> **Excerpted text**

Evans sometimes seems to have allowed his vision of Minoan culture – charming, goddess-worshipping, a kind of peaceful Eden compared to a rough mainland – to intervene between him and the evidence, and his restorations are plagued by dubious archaeology and sometimes downright forgery. While we may condemn him for interfering with the archaeological record, it was not so unusual by the standards of the time. And if the art of Knossos has been compromised, that of the Akrotiri site on Thera/Santorini is indisputably original.
Writing
Evans’ excavations turned up a number of clay tablets written upon in an unknown alphabet. It is very likely that writing arose in Minoan culture for the same reason it did in Sumer: to keep accounts. An early pictographic script, perhaps inspired by Egyptian hieroglyphs, was replaced in around 1700 BCE by one which represented sounds, i.e. a true alphabet, known as Linear A.
Clay tablet from Knossos with Linear A script. |
By around 1450 BCE, Linear A had been replaced by Linear B, which on Crete is found only at Knossos, and was adapted from the Greek of the Mycenaeans who by then controlled the island. Linear B has been deciphered, but the surviving documents are mostly records of tax and goods and tell us frustratingly little about the island’s history and literature.
One of archaeology’s more mysterious objects is the Phaistos Disc, excavated from the Minoan palace at Phaistos. A fired clay disc about six inches across, it is covered on both sides with spirals of stamped symbols. Although the symbols are generally assumed to be a script, they belong to none of the three writing systems mentioned above. They have never been deciphered. Because the symbols seem to have been impressed into the clay using 45 stamps, the disc was described by Jared Diamond as “by far the earliest printed document in the world”[10]. Such sophisticated requirements imply that the disc, whether Minoan or from some other culture, was no one-off.

> **Supplied records**
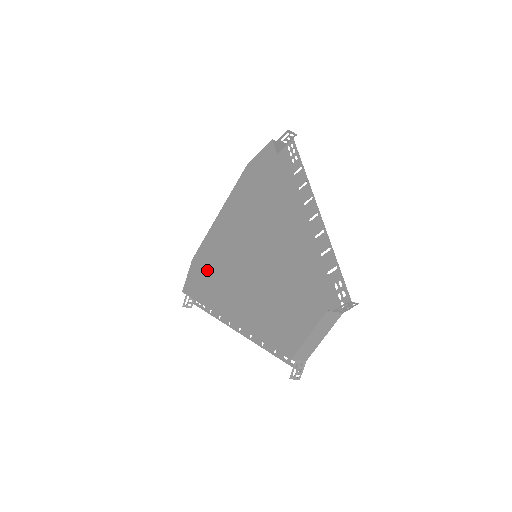
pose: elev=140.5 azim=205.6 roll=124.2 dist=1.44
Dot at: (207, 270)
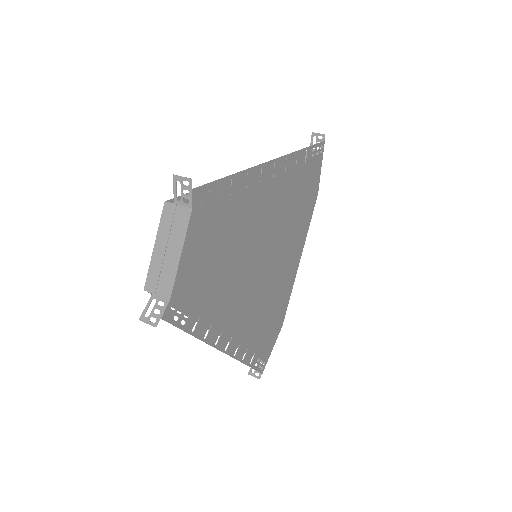
Dot at: occluded
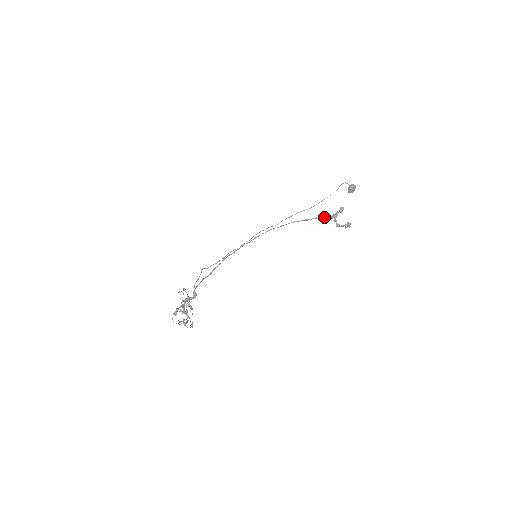
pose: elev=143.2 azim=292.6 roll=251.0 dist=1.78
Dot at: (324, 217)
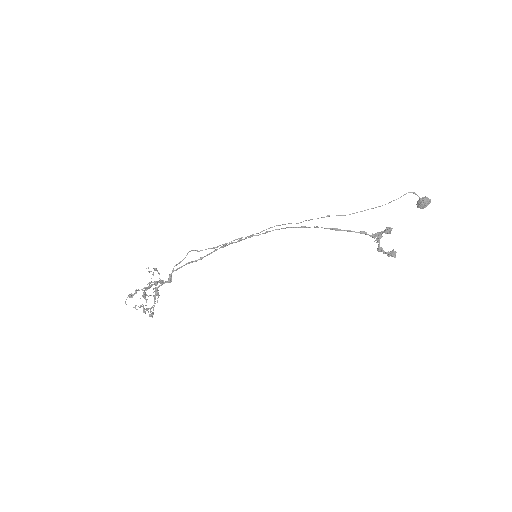
Dot at: (362, 232)
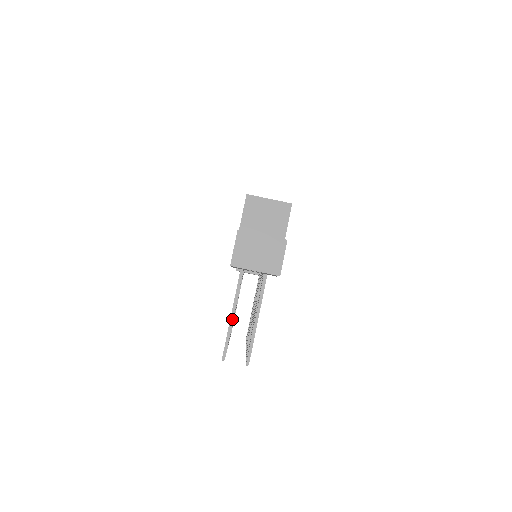
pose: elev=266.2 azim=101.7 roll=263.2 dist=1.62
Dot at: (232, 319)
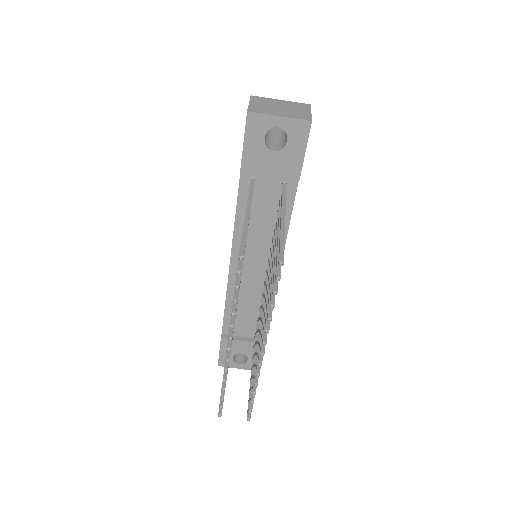
Dot at: (247, 218)
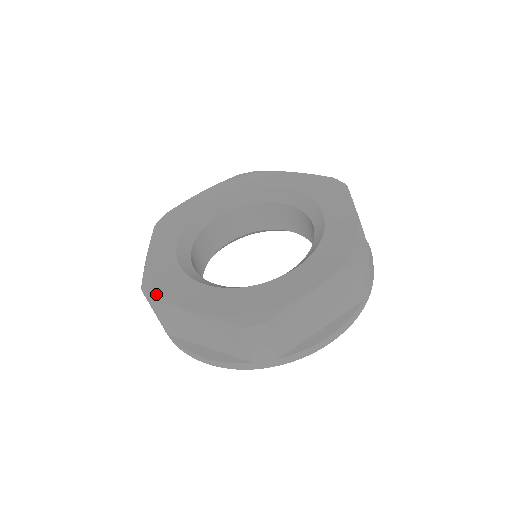
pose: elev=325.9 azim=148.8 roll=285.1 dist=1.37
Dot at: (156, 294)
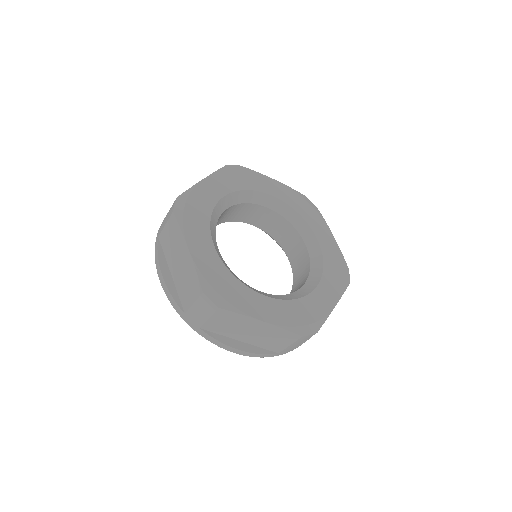
Dot at: (224, 301)
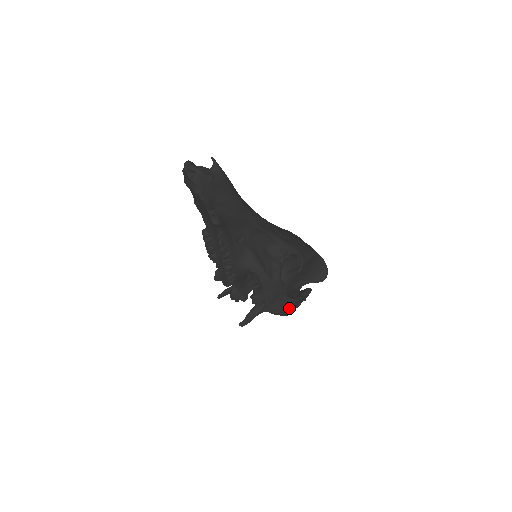
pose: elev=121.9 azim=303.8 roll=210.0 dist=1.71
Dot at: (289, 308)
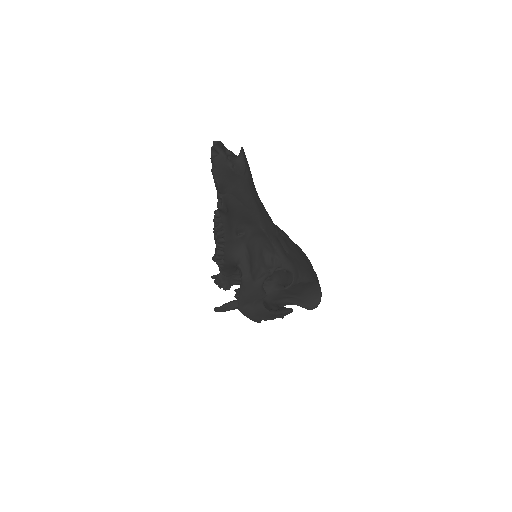
Dot at: (260, 316)
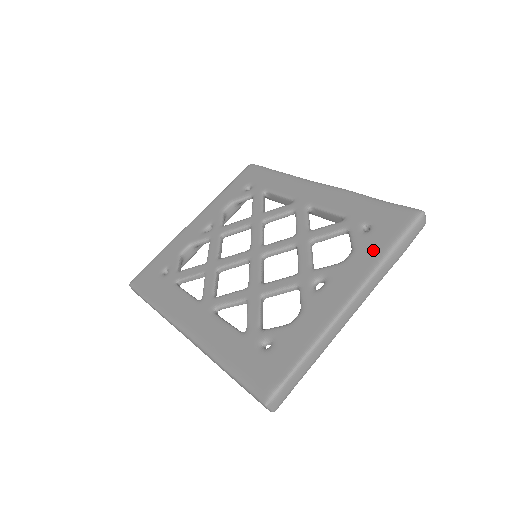
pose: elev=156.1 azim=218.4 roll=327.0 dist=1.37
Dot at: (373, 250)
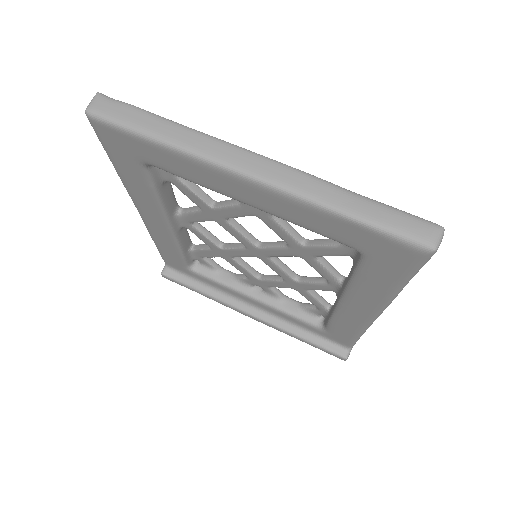
Dot at: occluded
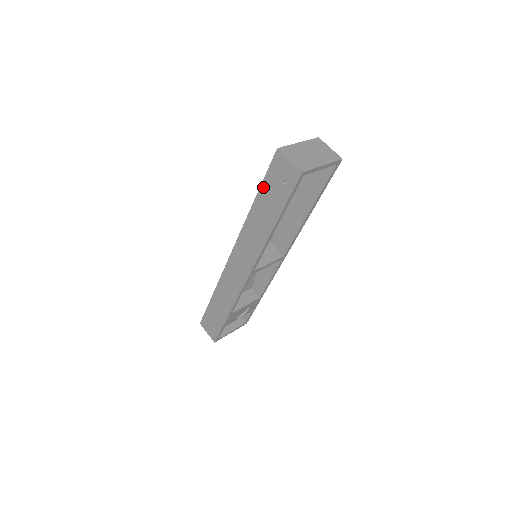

> **To be done**
Rewrite the section on Minoan writing from "Clay tablet from" to "history and literature.", putting "the later script" wherever "Linear B" appears.

> **Correct response**
Clay tablet from Knossos with Linear A script. |
By around 1450 BCE, Linear A had been replaced by the later script, which on Crete is found only at Knossos, and was adapted from the Greek of the Mycenaeans who by then controlled the island. the later script has been deciphered, but the surviving documents are mostly records of tax and goods and tell us frustratingly little about the island’s history and literature.